1. Le mercredi 29 mai 2019, 18:17 par gerardgrig
Cette gregueria est assez flaubertienne. À la poésie bucolique, elle mêle une angoisse sur sa fin, de rentier instruit des choses de la médecine. On pense à Bouvard et à Pécuchet. Mais Ramón évoque un accident généralement associé à des parties nobles du corps. Il n'évoque pas les infections purulentes de parties plus prosaïques.

lundi 27 mai 2019

Greguería n° 50


" La B es el ama de cría del alfabeto."
" Le B est la nourrice de l'alphabet."

Commentaires

1. Le samedi 1 juin 2019, 17:25 par gerardgrig
Ramón était un peu kabbaliste et numérologue. Il s'intéressait à la magie et à la superstition de la culture méditerranéenne.

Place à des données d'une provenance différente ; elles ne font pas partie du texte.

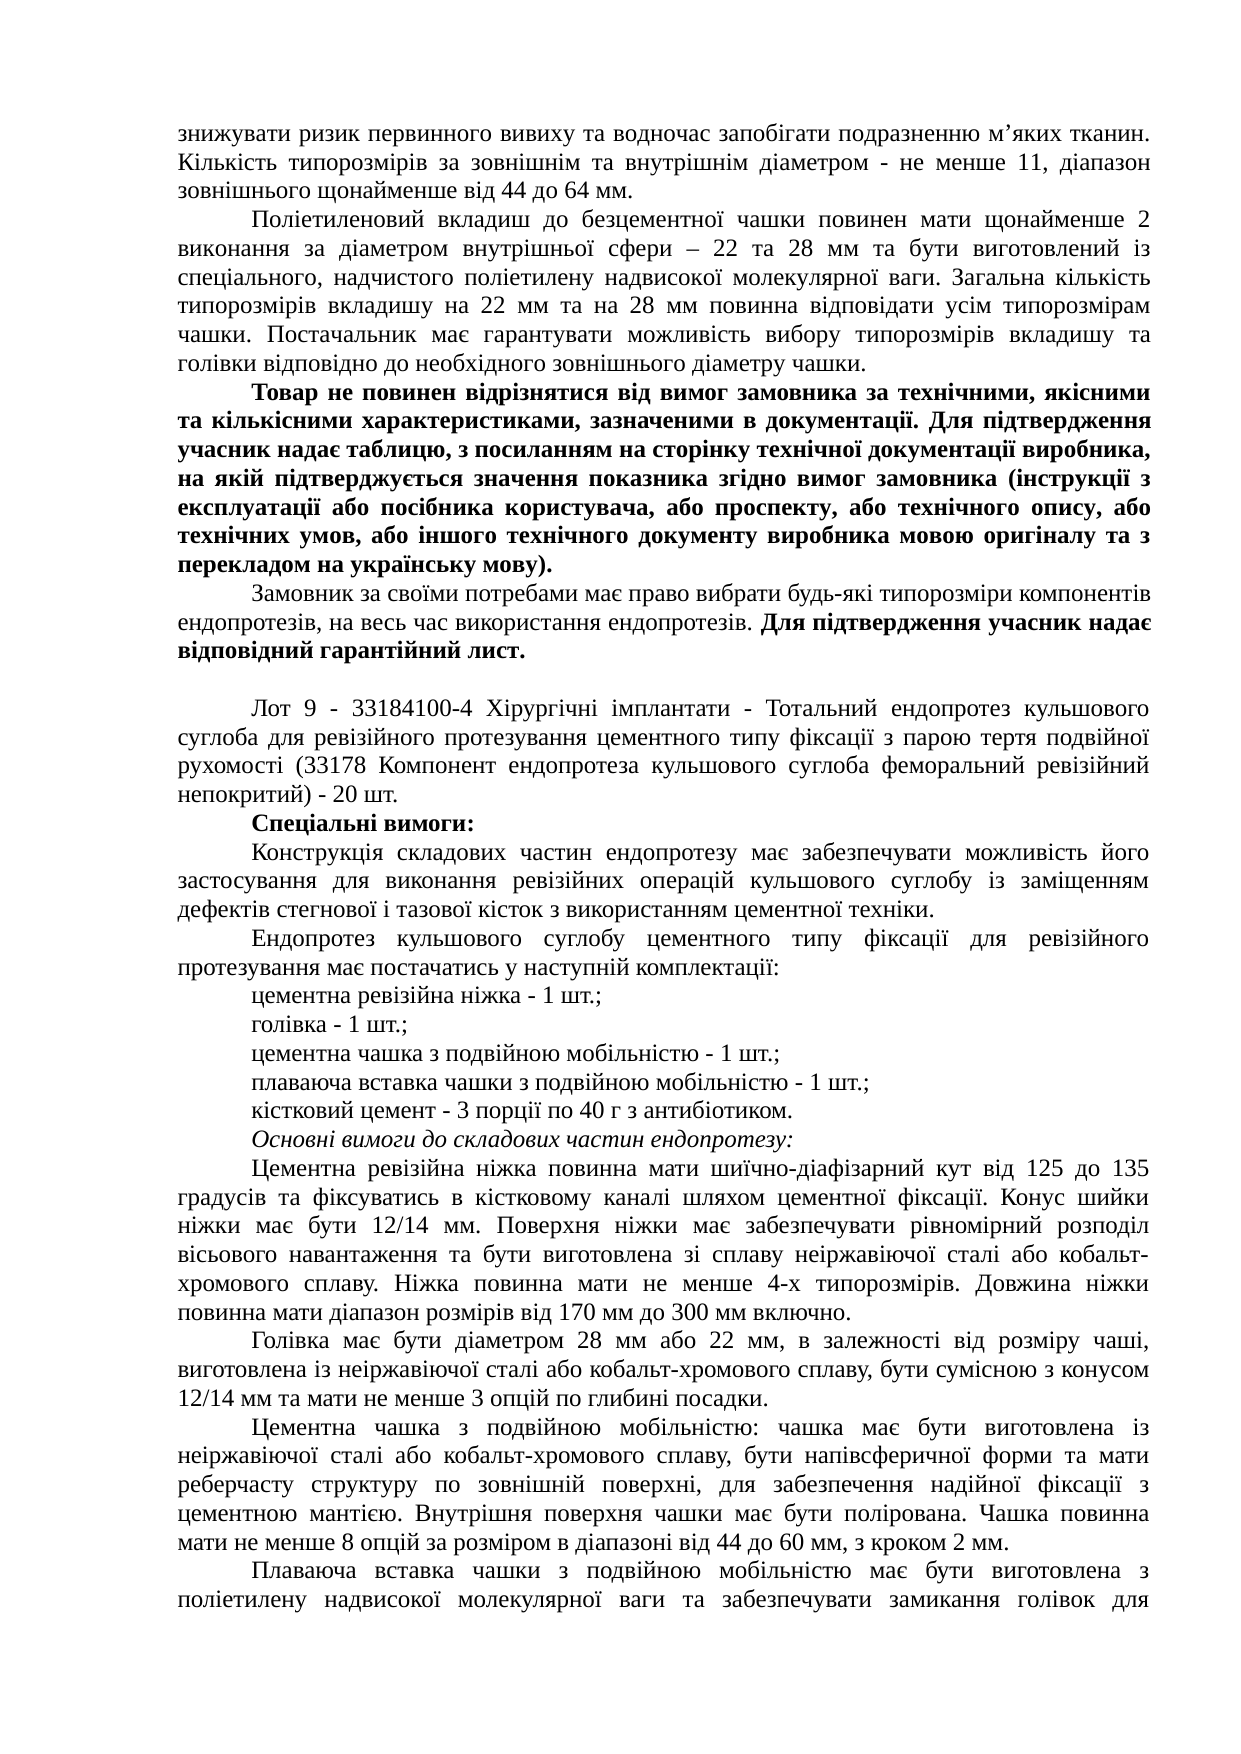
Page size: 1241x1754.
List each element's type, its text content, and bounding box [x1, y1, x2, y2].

Il y a un côté para-normal, métapsychique, dans les greguerias, parce qu'elles nous font entrer dans d'autres dimensions. Ici Ramón livre une bribe d'abécédaire Le B représente les deux seins de la nourrice. Il me semble que le Beith de la Kabbale va dans ce sens, avec la nourrice en moins.
2. Le lundi 3 juin 2019, 16:47 par gerardgrig
Ramón aurait pu être soupçonné de marranisme par l'Inquisition, comme Cervantes et Thérèse d'Avila. L'Inquisition était encore active à l'époque de Goya. Il y a un tableau de lui, "Autodafé de l'Inquisition".
3. Le lundi 10 juin 2019, 11:24 par Philalethe
Il voit les majuscules comme des hiéroglyphes.

dimanche 26 mai 2019

Greguería n° 49


" El Cid se hacía un nudo en la barba para acordarse de los que tenía que desafiar."
" Le Cid se faisait un noeud à la barbe pour se rappeler de ceux qu'il devait défier."